Running reports in your CRM
In CRM platforms such as Ontraport, you can use your tidy URL structure and asset names to run reports containing specific keywords or keyphrases. This is especially useful in your Metrics Dashboard where you can create custom metrics with triggers that use your naming conventions to pull data.
For example, if you want to keep a running tally on the number of contacts who have visited each of your page categories in Ontraport each month, you can create a new metric for “Number of contacts who did something,” make the default time frame “This Month,” and make the trigger the wildcard URL for your category. For Ontraport’s email marketing, it would be ontraport.com/blog/email-marketing/*.
To learn more about running reports in Ontraport, check out our Sales Reports and Metrics Dashboard articles in the Support Center (ontraport.com/support).
Using UTM data to attribute sales and navigate Performance Mode
Because many platforms such as Ontraport created their tracking solutions using industry standard technology, the UTMs that you append to your URLs get automatically pulled into your leads and customers’ contact records. You can see exactly which campaign, lead source, medium, content and term brought them into your system as well as the last of those that they clicked on. This means all you need to do to attribute an individual customer’s purchase to one of your ads is go into his contact record and follow the breadcrumbs back to the individual ad or marketing asset that sparked his interest.
For a bigger picture look at what’s working and what isn’t in your campaigns, consistent naming conventions will allow you use your UTMs to see live and accurate breakdowns of how contacts are interacting with your campaign assets through all five UTM parameters on your campaign map.
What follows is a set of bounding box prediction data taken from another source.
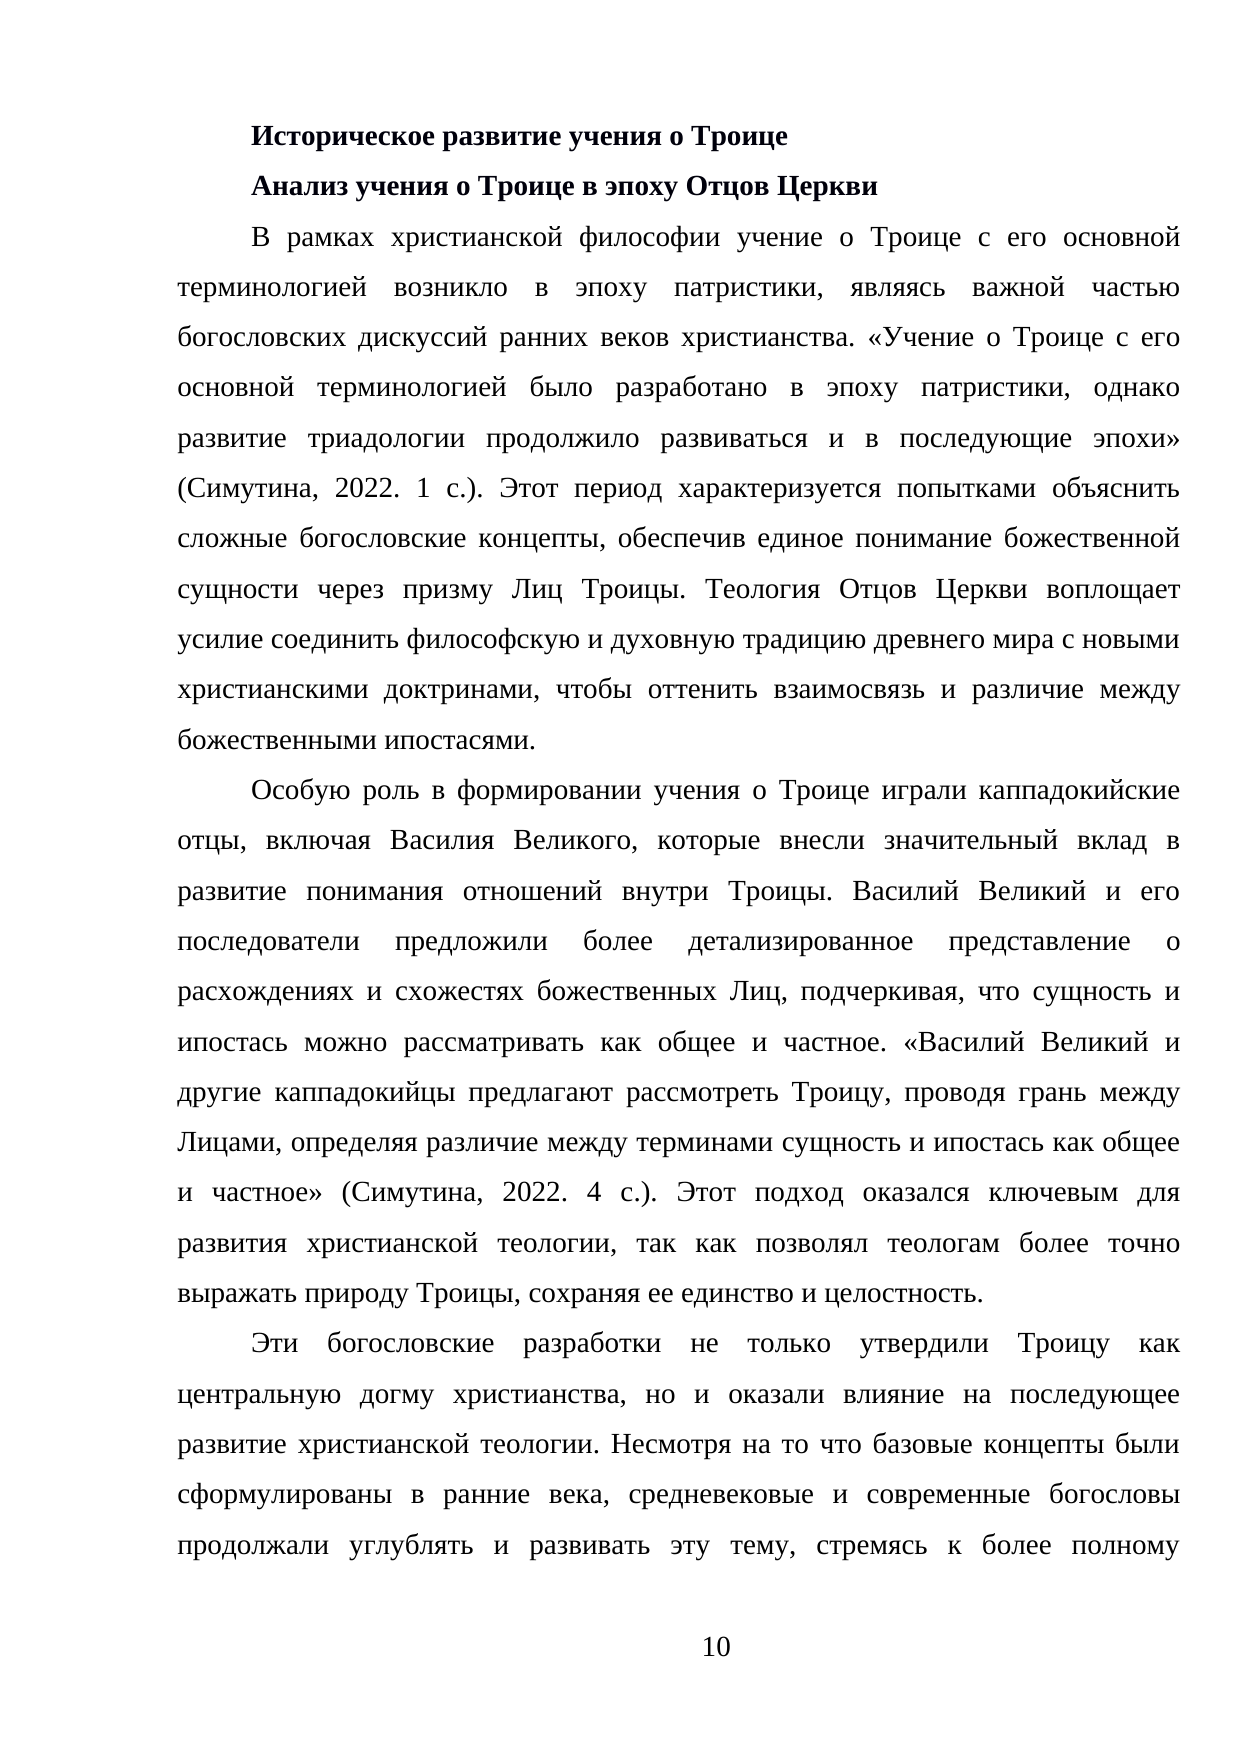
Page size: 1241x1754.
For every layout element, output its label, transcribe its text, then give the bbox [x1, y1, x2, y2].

text В рамках христианской философии учение о Троице с его основной терминологией возникло в эпоху патристики, являясь важной частью богословских дискуссий ранних веков христианства. «Учение о Троице с его основной терминологией было разработано в эпоху патристики, однако развитие триадологии продолжило развиваться и в последующие эпохи» (Симутина, 2022. 1 с.). Этот период характеризуется попытками объяснить сложные богословские концепты, обеспечив единое понимание божественной сущности через призму Лиц Троицы. Теология Отцов Церкви воплощает усилие соединить философскую и духовную традицию древнего мира с новыми христианскими доктринами, чтобы оттенить взаимосвязь и различие между божественными ипостасями. [177, 219, 1181, 755]
text Особую роль в формировании учения о Троице играли каппадокийские отцы, включая Василия Великого, которые внесли значительный вклад в развитие понимания отношений внутри Троицы. Василий Великий и его последователи предложили более детализированное представление о расхождениях и схожестях божественных Лиц, подчеркивая, что сущность и ипостась можно рассматривать как общее и частное. «Василий Великий и другие каппадокийцы предлагают рассмотреть Троицу, проводя грань между Лицами, определяя различие между терминами сущность и ипостась как общее и частное» (Симутина, 2022. 4 с.). Этот подход оказался ключевым для развития христианской теологии, так как позволял теологам более точно выражать природу Троицы, сохраняя ее единство и целостность. [177, 772, 1181, 1309]
subtitle Анализ учения о Троице в эпоху Отцов Церкви [177, 168, 1181, 202]
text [177, 1326, 1181, 1560]
subtitle Историческое развитие учения о Троице [177, 118, 1181, 152]
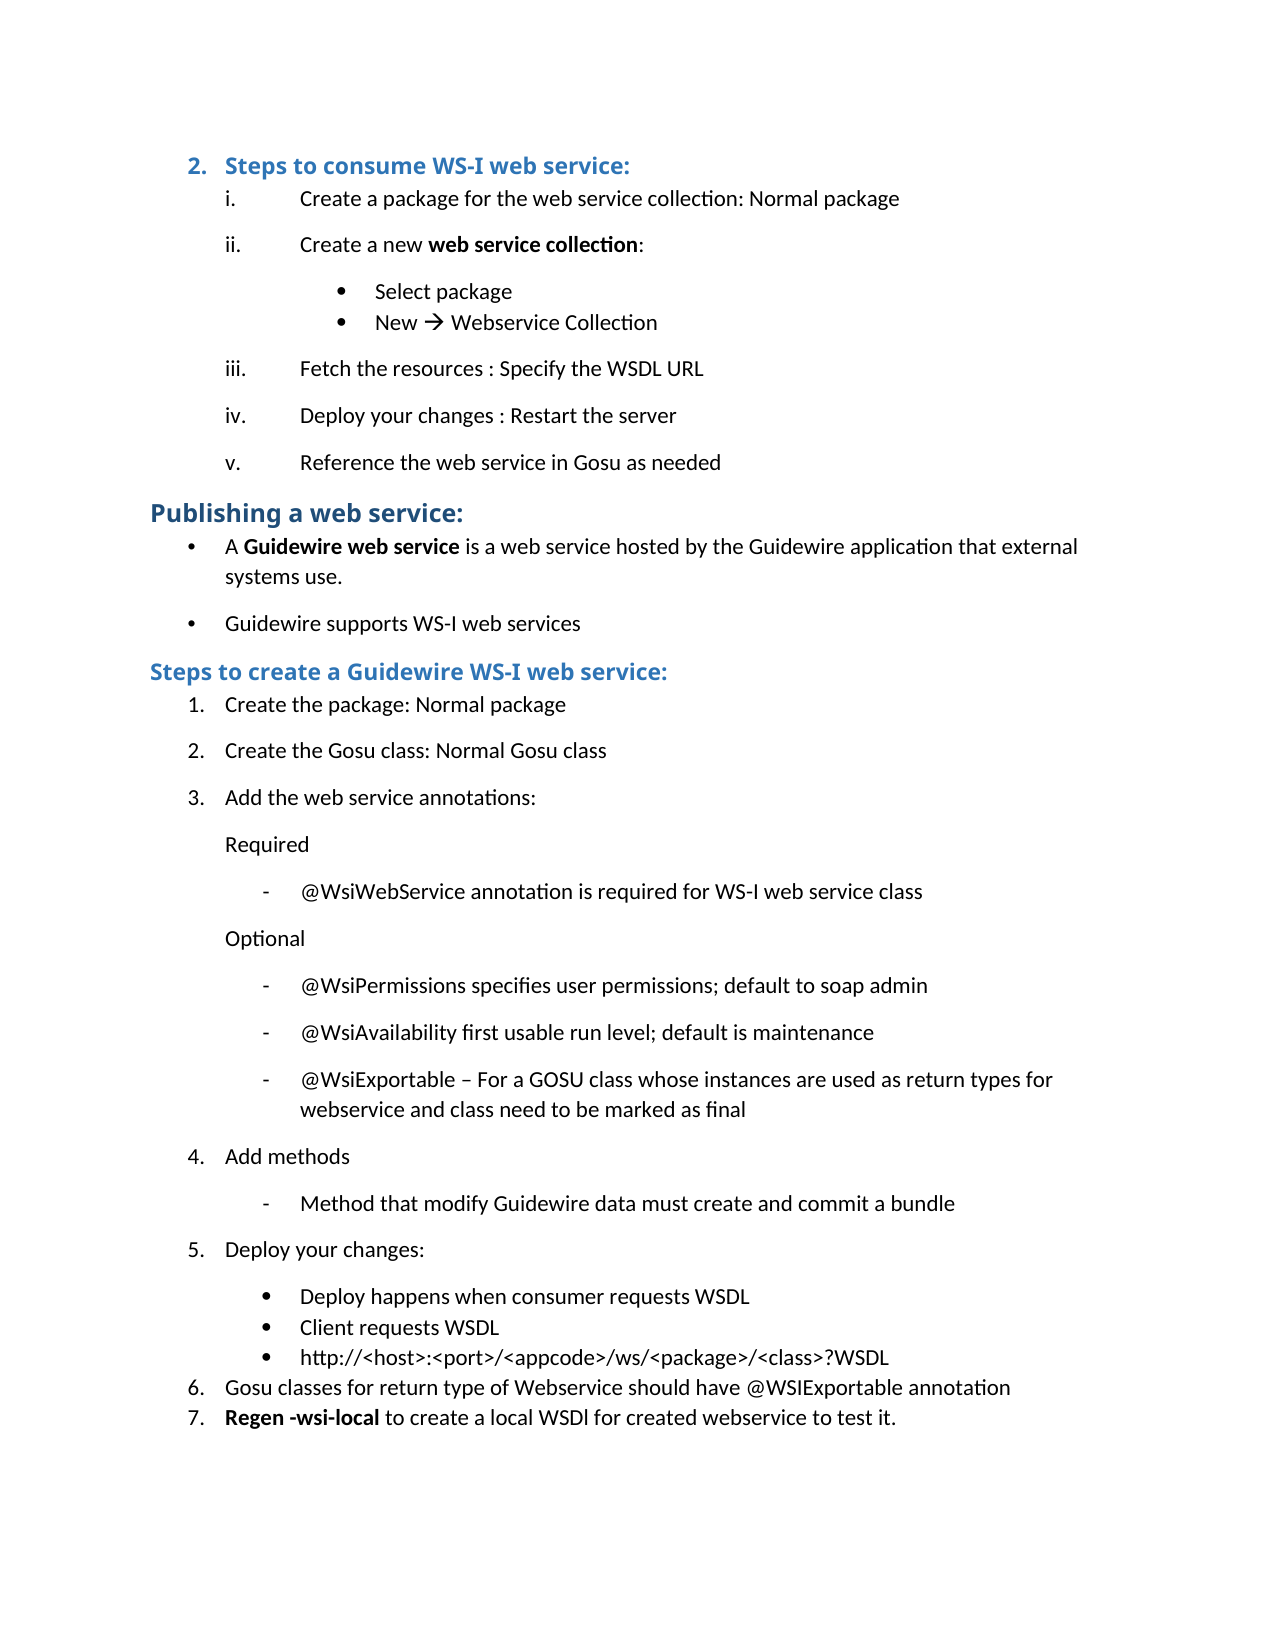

Troubleshooting and optimizing
In the marketing world, we hope for the best but prepare for the worst. In the case that something doesn’t go according to plan in your campaigns, being able to effectively troubleshoot the problem becomes much easier when all of your assets are organized and named correctly.
Let’s say you launched a campaign last week, but even after several days of promoting it, nobody has purchased anything yet. There could be a litany of problems that are preventing people from buying, and you need the ability to systematically eliminate all those different variables. By having consistent naming conventions across all the assets involved with your campaign, you can easily see if the wrong form is attached to your landing page, the wrong tag is being applied to your contacts, the incorrect SMS is being sent, or if a broken link is placed somewhere on your page or emails.